Application of the U.N.’s Convention on Genocide, which has teeth within Canadian law ((Crimes Against Humanity and War Crimes Act – S.C.2000, c.24 (Section 4), (Section 6), (Schedule: Provisions of Rome Statute), and (Section 14).)) requires permission of Canada’s Minister of Justice. ((Crimes Against Humanity and War Crimes Act – S.C.2000, c.24,“Procedures and Defences” 9. (3, 4).)) Canada’s Minister of Justice is a political appointment by the nation’s Prime Minister. Therefore practically, it isn’t likely the Prime Minister would ever be charged with genocide, nor will his political allies, nor the visiting leaders of allied countries, which gives all of them a certain amount of freedom from worry. And under the code of one dominant ruling elite, protection is assured subsequent government administrations and Ministers of Justice, as long as a group remains to subjugate. The same provision of requiring Ministerial approval applies to the prosecution of any crimes against humanity. ((The Canadian law against torture which wasn’t applied to former U.S. President Bush at his most recent visit of May 12, 2014.))
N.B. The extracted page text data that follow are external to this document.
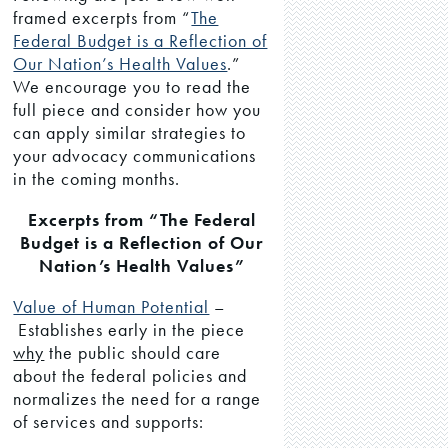
framed excerpts from “
The
Federal Budget is a Reflection of
Our Nation’s Health Values
.”
We encourage you to read the
full piece and consider how you
can apply similar strategies to
your advocacy communications
in the coming months.
Excerpts from “The Federal
Budget is a Reflection of Our
Nation’s Health Values”
Value of Human Potential
–
Establishes early in the piece
why
the public should care
about the federal policies and
normalizes the need for a range
of services and supports: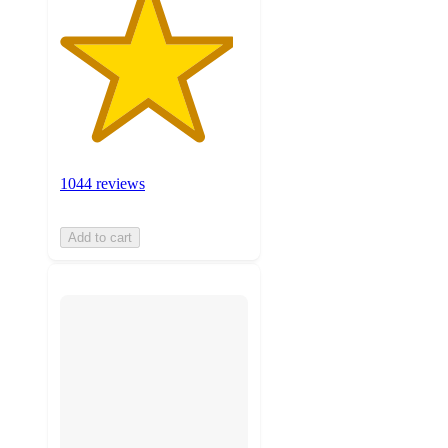
1044 reviews
Add to cart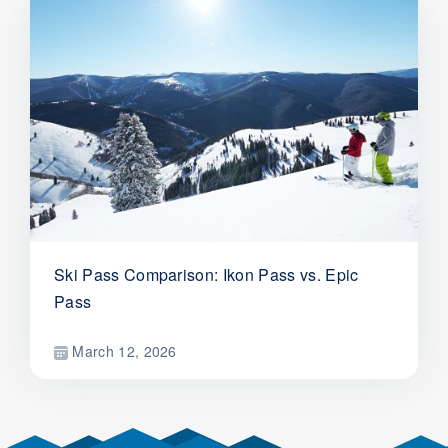
Ski Pass Comparison: Ikon Pass vs. Epic
Pass
March 12, 2026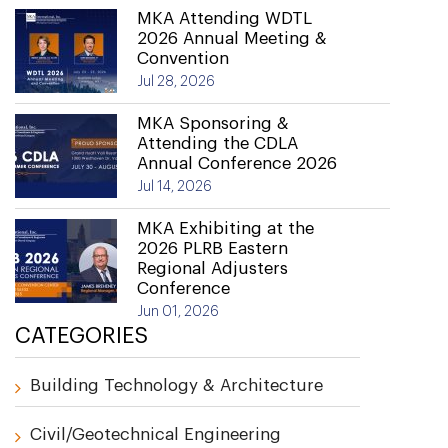
MKA Attending WDTL
2026 Annual Meeting &
Convention
Jul 28, 2026
MKA Sponsoring &
Attending the CDLA
Annual Conference 2026
Jul 14, 2026
MKA Exhibiting at the
2026 PLRB Eastern
Regional Adjusters
Conference
Jun 01, 2026
CATEGORIES
Building Technology & Architecture
Civil/Geotechnical Engineering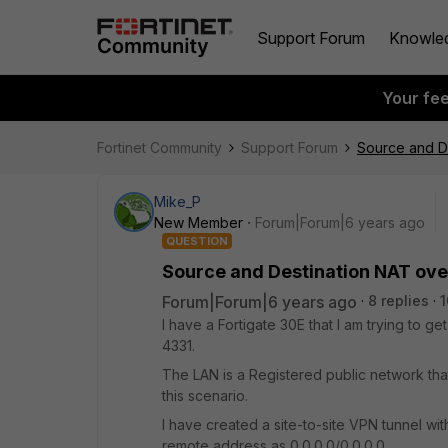
Support Forum
Knowle
Your fe
Fortinet Community
Support Forum
Source and D
Mike_P
New Member
Forum|Forum|6 years ago
QUESTION
Source and Destination NAT ov
Forum|Forum|6 years ago
8 replies
1
I have a Fortigate 30E that I am trying to
4331.
The LAN is a Registered public network that 
this scenario.
I have created a site-to-site VPN tunnel wi
remote address as 0.0.0.0/0.0.0.0.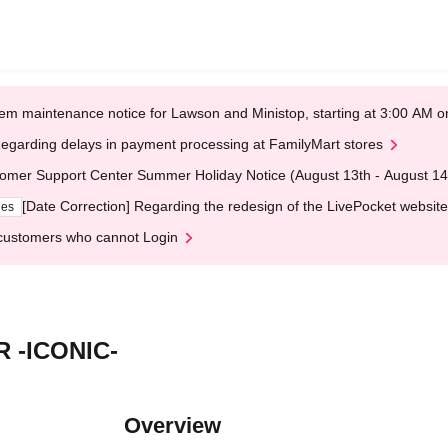
em maintenance notice for Lawson and Ministop, starting at 3:00 AM
egarding delays in payment processing at FamilyMart stores
omer Support Center Summer Holiday Notice (August 13th - August 14
[Date Correction] Regarding the redesign of the LivePocket website
ges
customers who cannot Login
 -ICONIC-
Overview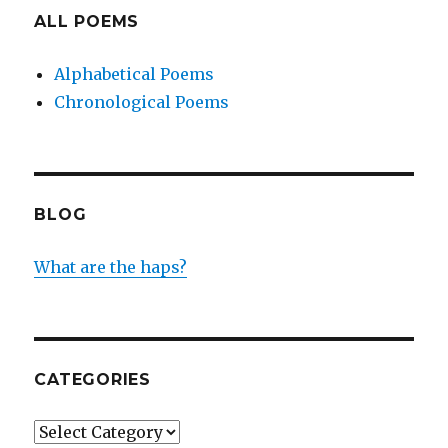
ALL POEMS
Alphabetical Poems
Chronological Poems
BLOG
What are the haps?
CATEGORIES
Categories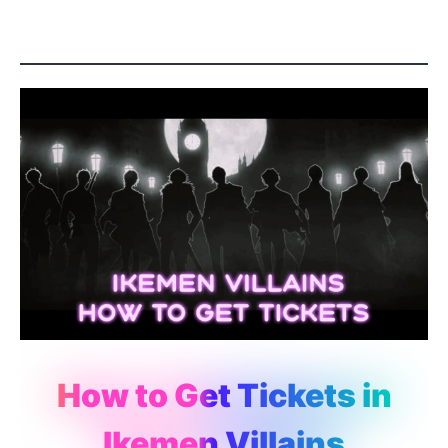
How to Get Tickets in
Ikemen Villains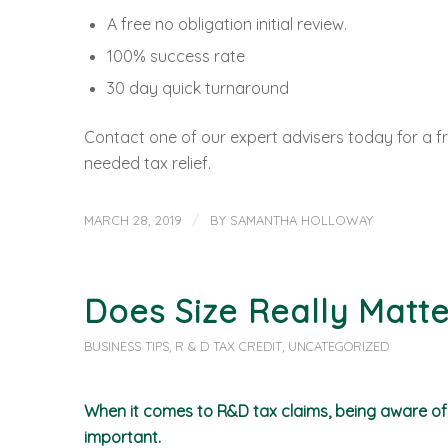
A free no obligation initial review.
100% success rate
30 day quick turnaround
Contact one of our expert advisers today for a fr
needed tax relief.
/
MARCH 28, 2019
BY
SAMANTHA HOLLOWAY
Does Size Really Matte
BUSINESS TIPS
,
R & D TAX CREDIT
,
UNCATEGORIZED
When it comes to R&D tax claims, being aware of t
important.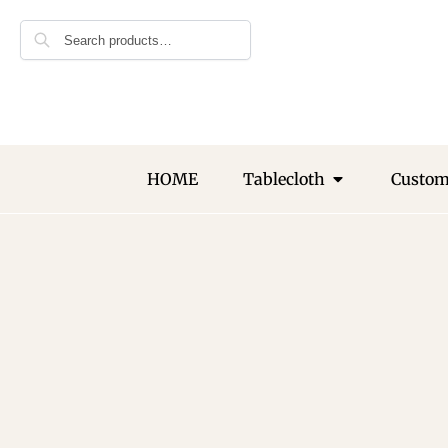
🎁 Get 10% 
Search
First Order
Subscribe to rec
offers and desig
HOME
Tablecloth
Custo
Join Our N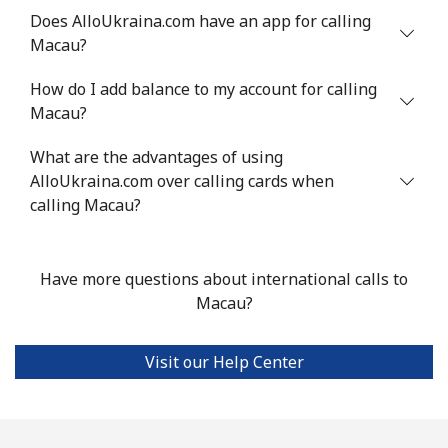
Does AlloUkraina.com have an app for calling
Landline
⁦53.9¢⁩
18 min for
-
Macau?
⁦$10⁩
How do I add balance to my account for calling
Mobile
⁦53.9¢⁩
18 min for
⁦17¢⁩
Macau?
⁦$10⁩
What are the advantages of using
AlloUkraina.com over calling cards when
Malta
calling Macau?
Landline
⁦39.5¢⁩
25 min for
-
⁦$10⁩
Have more questions about international calls to
Macau?
Mobile
⁦58.5¢⁩
17 min for
⁦8¢⁩
⁦$10⁩
Visit our Help Center
Mariana Islands
All country
⁦10.5¢⁩
95 min for
-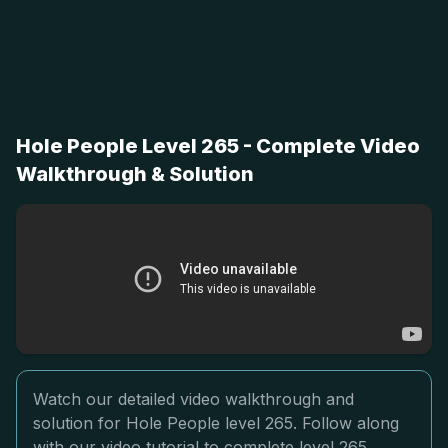
Hole People Level 265 - Complete Video
Walkthrough & Solution
Watch our detailed video walkthrough and
solution for Hole People level 265. Follow along
with our video tutorial to complete level 265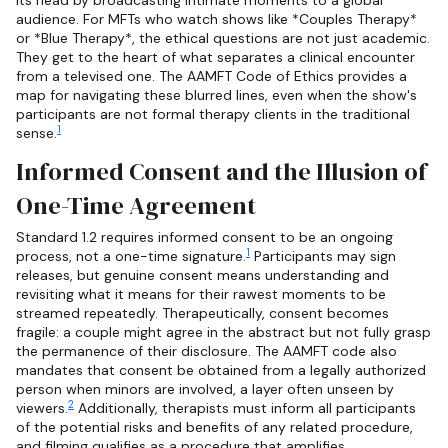
audience. For MFTs who watch shows like *Couples Therapy*
or *Blue Therapy*, the ethical questions are not just academic.
They get to the heart of what separates a clinical encounter
from a televised one. The AAMFT Code of Ethics provides a
map for navigating these blurred lines, even when the show's
participants are not formal therapy clients in the traditional
1
sense.
Informed Consent and the Illusion of
One-Time Agreement
Standard 1.2 requires informed consent to be an ongoing
1
process, not a one-time signature.
Participants may sign
releases, but genuine consent means understanding and
revisiting what it means for their rawest moments to be
streamed repeatedly. Therapeutically, consent becomes
fragile: a couple might agree in the abstract but not fully grasp
the permanence of their disclosure. The AAMFT code also
mandates that consent be obtained from a legally authorized
person when minors are involved, a layer often unseen by
2
viewers.
Additionally, therapists must inform all participants
of the potential risks and benefits of any related procedure,
and filming qualifies as a procedure that amplifies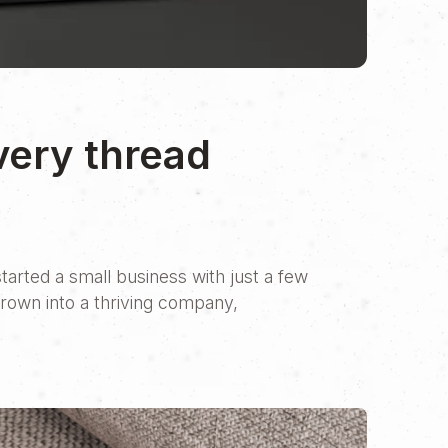
very thread
tarted a small business with just a few
grown into a thriving company,
y Italian SMEs, their business has
ply romantic. But in recent years, the
 presence.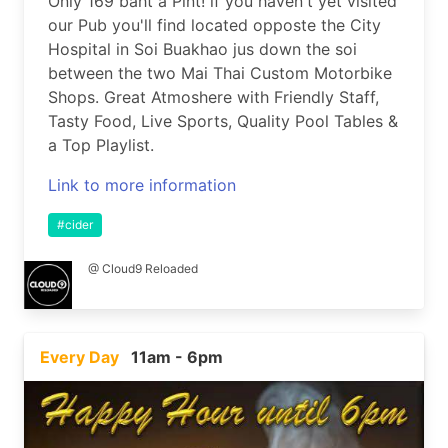
Only 169 baht a Pint! if you haven't yet visited
our Pub you'll find located opposte the City
Hospital in Soi Buakhao jus down the soi
between the two Mai Thai Custom Motorbike
Shops. Great Atmoshere with Friendly Staff,
Tasty Food, Live Sports, Quality Pool Tables &
a Top Playlist.
Link to more information
#cider
@ Cloud9 Reloaded
Every Day
11am - 6pm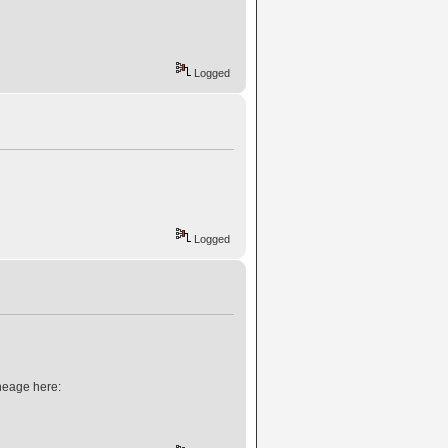
Logged
Logged
neage here: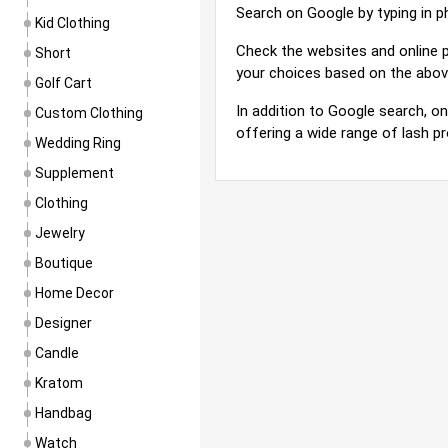
Search on Google by typing in phra
Kid Clothing
Check the websites and online p
Short
your choices based on the abov
Golf Cart
In addition to Google search, on
Custom Clothing
offering a wide range of lash p
Wedding Ring
Supplement
Clothing
Jewelry
Boutique
Home Decor
Designer
Candle
Kratom
Handbag
Watch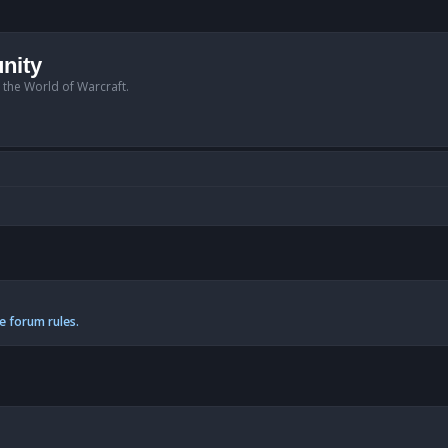
nity
n the World of Warcraft.
e forum rules.
anced search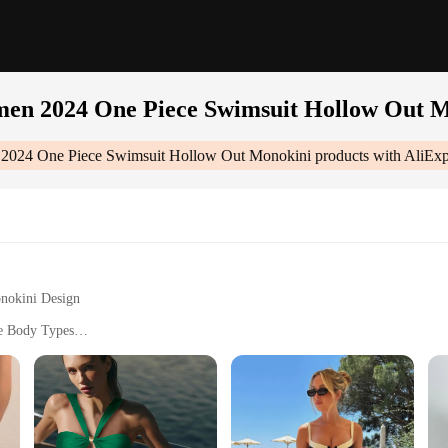
en 2024 One Piece Swimsuit Hollow Out 
2024 One Piece Swimsuit Hollow Out Monokini
products with AliExp
onokini Design
se Body Types
V Protection
ete Coverage
msuit Hollow Out Monokini|Wholesale|Vendors|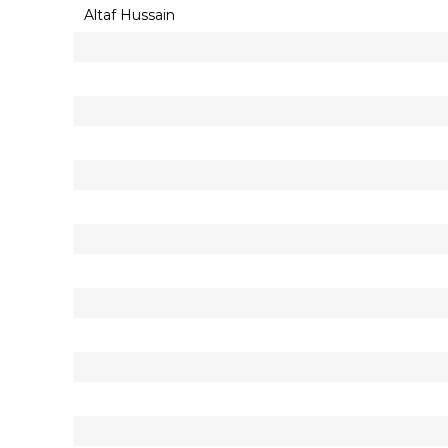
Altaf Hussain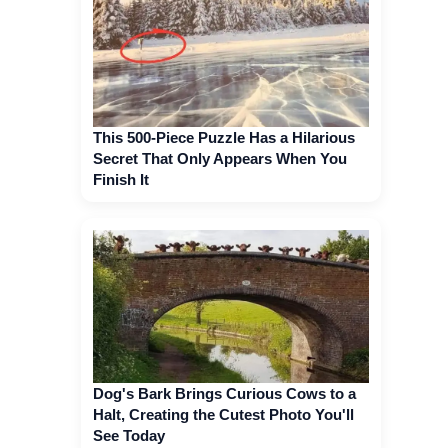
This 500-Piece Puzzle Has a Hilarious
Secret That Only Appears When You
Finish It
Dog's Bark Brings Curious Cows to a
Halt, Creating the Cutest Photo You'll
See Today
I’ve been writing about this for some years and seen no challenge to this facet of Canadian law which obviously protects the establishment’s governance from prosecution for one of the worst crimes known to humankind. Canada could survive honest and direct application of the Convention on Genocide to its policies, but it won’t be able to if it delays in correcting the root causes of disproportionate Indigenous death and disease.
This loophole protecting politicians who further genocide lends impunity to the policies of NATO countries in their assaults on the peoples of Afghanistan, Libya, the former Yugoslavia, Iraq, Syria, where militarily applied policies have involved what I think was/is genocide. The U.S., British, French policies find the democratically elected country heads guilty of crimes then bomb the peoples into subservience and fealty to NATO. It is clearly genocide against a national group, again and again.
The media of our NATO countries have formed a reality for our peoples which doesn’t recognize the criminality of NATO country foreign policies. In North America the governments’ impunity in oppressing First Peoples, Blacks and all the poor, while claiming to save them, provides a third rail carrying the power to knock out any resistance to the terrible crimes of foreign policy necessary to corporate resource extraction with high profits.
The impunity is acceded to by a professional class where the judicial system is so expensive, the lawyers so strictly controlled, the laws so favourable to capital, that there is no effective protest of obvious injustices. Where the mental health industry accepts as norm the murder of foreign civilian populations. Where the economic machinery empowered by security and surveillance would refuse existence to those who question, protest, and struggle effectively. Where the security industry believes in the fears created to further its expansion. Where education becomes naked training of skill sets for serving oppressive corporations. Where artists and writers are rewarded for saying nothing.
The situation of all young people gradually becomes near that of a Saskatchewan Indigenous girl. First Peoples precede us. If government maintains its refusal to protect Indigenous peoples with the primary human rights laws, then peoples of settler stock will, when convenient to power, find themselves without as well. We have to affirm and apply the protections of the Genocide Convention for others or we lose that protection for ourselves.